Ruben Markussen (born 23 March 1995), known mononymously as Ruben, is a Norwegian singer and songwriter. He grew up in Bjarkøy, a small village of 300 inhabitants in Harstad, northern Norway. His debut single "Walls" charted in Norway on the basis of huge streaming online charting on VG-lista, the official Norwegian Singles Chart, making it to number 8. As a result, he moved to Oslo to further his career. He was nominated for the Norwegian P3 Gold 2018 award in 2018 "Newcomer" category for the song during Spellemannprisen, receiving a scholarship. His follow up "Lay by Me" has charted in Norway, reaching number 8. Both singles also charted in Sweden.
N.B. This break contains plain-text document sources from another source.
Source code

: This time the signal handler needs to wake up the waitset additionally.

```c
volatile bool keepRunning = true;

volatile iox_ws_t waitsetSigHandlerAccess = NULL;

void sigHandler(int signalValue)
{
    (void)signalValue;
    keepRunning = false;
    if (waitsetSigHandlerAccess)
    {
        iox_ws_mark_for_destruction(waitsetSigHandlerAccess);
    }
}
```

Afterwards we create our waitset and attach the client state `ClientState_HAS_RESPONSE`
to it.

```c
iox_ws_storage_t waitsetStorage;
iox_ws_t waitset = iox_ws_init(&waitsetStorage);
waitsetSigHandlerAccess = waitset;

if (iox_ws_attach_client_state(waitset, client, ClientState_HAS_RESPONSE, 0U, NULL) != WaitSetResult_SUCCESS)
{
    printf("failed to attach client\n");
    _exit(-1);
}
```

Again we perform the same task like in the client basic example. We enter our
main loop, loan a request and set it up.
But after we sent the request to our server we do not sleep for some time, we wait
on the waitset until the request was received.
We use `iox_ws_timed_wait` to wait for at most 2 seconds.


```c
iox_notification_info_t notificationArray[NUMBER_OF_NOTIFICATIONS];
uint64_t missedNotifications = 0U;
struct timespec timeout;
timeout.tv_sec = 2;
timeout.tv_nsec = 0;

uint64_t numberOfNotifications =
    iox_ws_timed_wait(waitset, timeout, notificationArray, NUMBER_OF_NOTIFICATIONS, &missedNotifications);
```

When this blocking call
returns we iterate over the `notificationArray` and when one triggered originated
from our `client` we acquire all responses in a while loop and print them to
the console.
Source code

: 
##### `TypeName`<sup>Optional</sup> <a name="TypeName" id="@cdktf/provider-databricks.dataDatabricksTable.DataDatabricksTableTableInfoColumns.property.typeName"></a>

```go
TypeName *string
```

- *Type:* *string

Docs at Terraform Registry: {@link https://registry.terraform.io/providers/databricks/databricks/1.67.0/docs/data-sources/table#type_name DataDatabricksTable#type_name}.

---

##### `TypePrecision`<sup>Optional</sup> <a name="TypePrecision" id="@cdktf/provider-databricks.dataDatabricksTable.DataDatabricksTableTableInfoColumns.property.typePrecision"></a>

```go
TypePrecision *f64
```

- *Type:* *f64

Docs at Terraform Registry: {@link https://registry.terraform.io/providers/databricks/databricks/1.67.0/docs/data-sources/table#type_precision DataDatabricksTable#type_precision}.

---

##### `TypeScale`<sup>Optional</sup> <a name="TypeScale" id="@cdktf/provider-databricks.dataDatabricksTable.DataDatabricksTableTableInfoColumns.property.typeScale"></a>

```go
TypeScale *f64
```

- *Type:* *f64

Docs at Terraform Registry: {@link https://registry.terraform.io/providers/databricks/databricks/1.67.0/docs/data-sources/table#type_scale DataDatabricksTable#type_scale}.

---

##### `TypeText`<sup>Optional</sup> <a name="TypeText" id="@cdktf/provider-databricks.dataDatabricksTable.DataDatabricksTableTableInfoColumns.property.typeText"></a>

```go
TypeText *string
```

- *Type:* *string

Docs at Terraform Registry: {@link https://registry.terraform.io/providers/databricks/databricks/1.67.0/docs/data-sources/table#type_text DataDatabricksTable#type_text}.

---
He is signed to Universal Records in Norway.

==Discography==
===Extended plays===

| Title | Year | Peak positions |
NOR
| East West (with Tom Has) | 2016 | — |
| Melancholic | 2019 | — |
| Animosity | 2021 | 6 |
| Tonic Emotions Pt.1 | 2023 | — |
"—" denotes a recording that did not chart.

===Singles===

Title: Year; Peak positions; Certifications; Album / EP
NOR: SWE
"Walls": 2017; 8; 59; IFPI NOR: 3× Platinum; GLF: Platinum;; Melancholic
"The Half": 2018; 20; —; IFPI NOR: Platinum;
"Lay by Me": 8; 28; IFPI NOR: Platinum; GLF: Platinum; IFPI DEN: Gold;
"Power": 2019; 30; —
"So High": 14; —; Non-album singles
"As Long as I Break Your Heart": —; —
"Heading Home" (with Alan Walker): 2020; 15; 53; World of Walker
"Burn Down This Room": 19; —; Animosity
"Dear God": 18; —
"Mama Don't Know": 2021; —; —
"Running": 27; —
"Candy": —; —; Non-album singles
"Du lyg": 2025; 31; —
"Det går bra" (with Julie Bergan): 11; —
"Der du brente vår bro" (with Miriam Bryant): 2026; 45; —
"—" denotes a recording that did not chart or was not released.